Developer Tools

trunk/0290cd45c550376bcdc10821e41c13488df8d6a3: Preserve AOTI proxy_executor error messages (#180884) (#180884)

No more generic 'run failed' errors—real exception messages survive the ABI boundary now.

Deep Dive

A new commit to PyTorch's trunk branch addresses a persistent debugging headache for AOTInductor users: error messages from custom ops thrown during proxy_executor calls were being swallowed and replaced with a generic 'AOTInductorModel run failed with input spec' message. The fix, merged by contributor yingufan in pull request #180884, introduces thread-local error storage in the AOTI shim layer so that the original exception message survives the C ABI boundary. Specifically, a thread-local variable `aoti_last_error_msg` is stored in `shim_common.cpp` and populated by the `AOTI_TORCH_CONVERT_EXCEPTION_TO_ERROR_CODE` macro. Getter and setter functions are declared in `utils.h` (internal to libtorch, not part of the stable C ABI in `shim.h`).

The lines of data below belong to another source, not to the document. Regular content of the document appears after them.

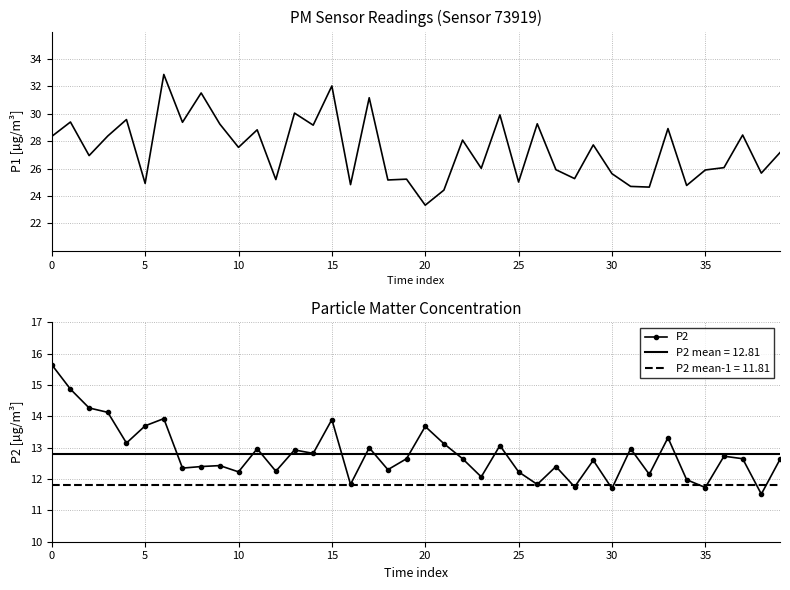

Rank the series by their average value, from highest to lowest.

P1, P2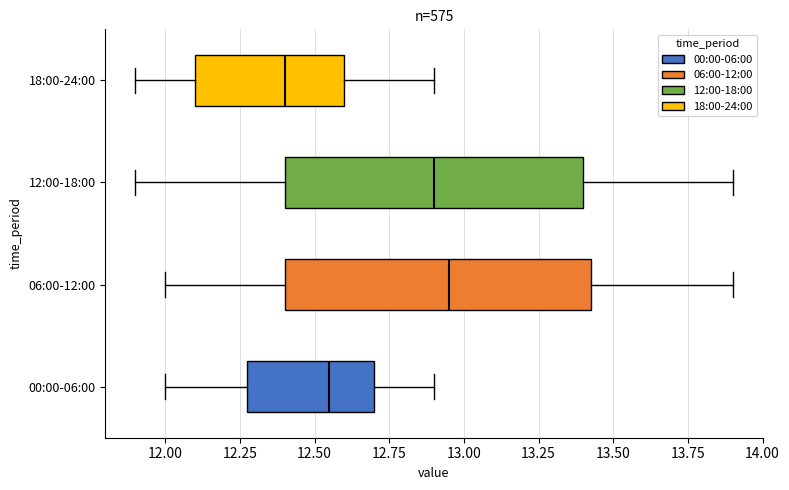

Which box's median line is the furthest to the left?

18:00-24:00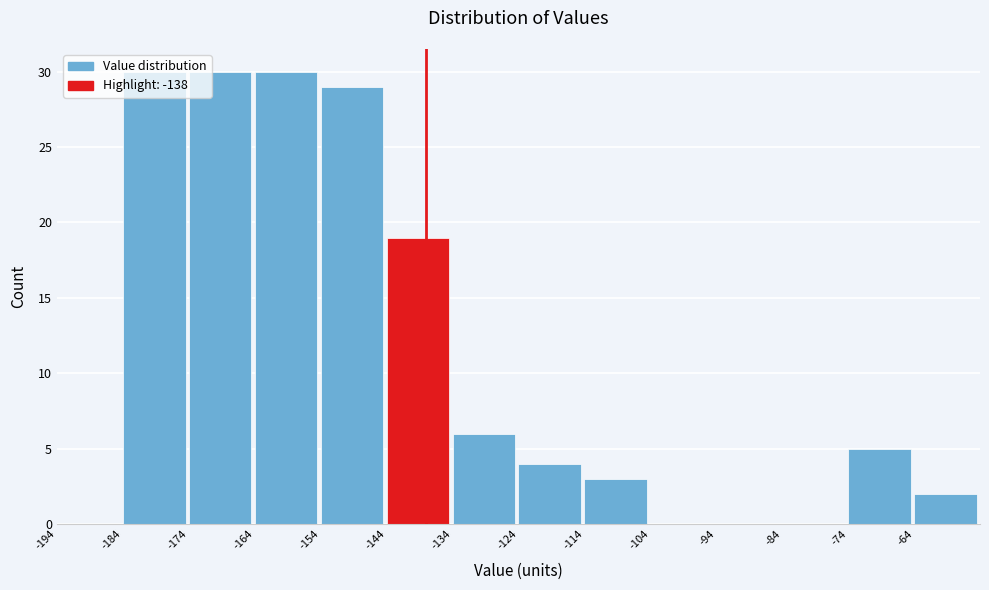

Reading left to right, transcribe this chart: for each bar, give the range it covers on the x-axis and its height. The values are not printed on the chart, so give them approximately, as read against the axis.

-194 to -184: 0
-184 to -174: 30
-174 to -164: 30
-164 to -154: 30
-154 to -144: 29
-144 to -134: 19
-134 to -124: 6
-124 to -114: 4
-114 to -104: 3
-104 to -94: 0
-94 to -84: 0
-84 to -74: 0
-74 to -64: 5
-64 to -54: 2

Model container runners (`model_container_runner.cpp` and `AOTInductorModelImpl.cpp`) now read the stored error via `aoti_torch_get_last_error()` to propagate the original message instead of a generic placeholder. Additionally, `cpp_wrapper_cpu.py` wraps proxy_executor calls in `AOTI_TORCH_ERROR_CODE_CHECK` so that errors are not silently ignored. The test plan includes running `buck test` commands for `assert_tensor_test` and `test_proxy_executor_error_message_preserved`. This change, approved by PyTorch maintainer desertfire, significantly improves debuggability for developers using AOTInductor with custom operators, especially in production inference pipelines where opaque error messages can stall troubleshooting.

Key Points
  • Thread-local `aoti_last_error_msg` in shim_common.cpp stores the original exception from custom ops.
  • Model runners read the preserved error via `aoti_torch_get_last_error()` instead of generic failure messages.
  • cpp_wrapper_cpu.py now wraps proxy_executor calls with `AOTI_TORCH_ERROR_CODE_CHECK` to prevent silent errors.

Why It Matters

Fixes silent error swallowing in AOTInductor, making debugging custom ops in production pipelines faster and clearer.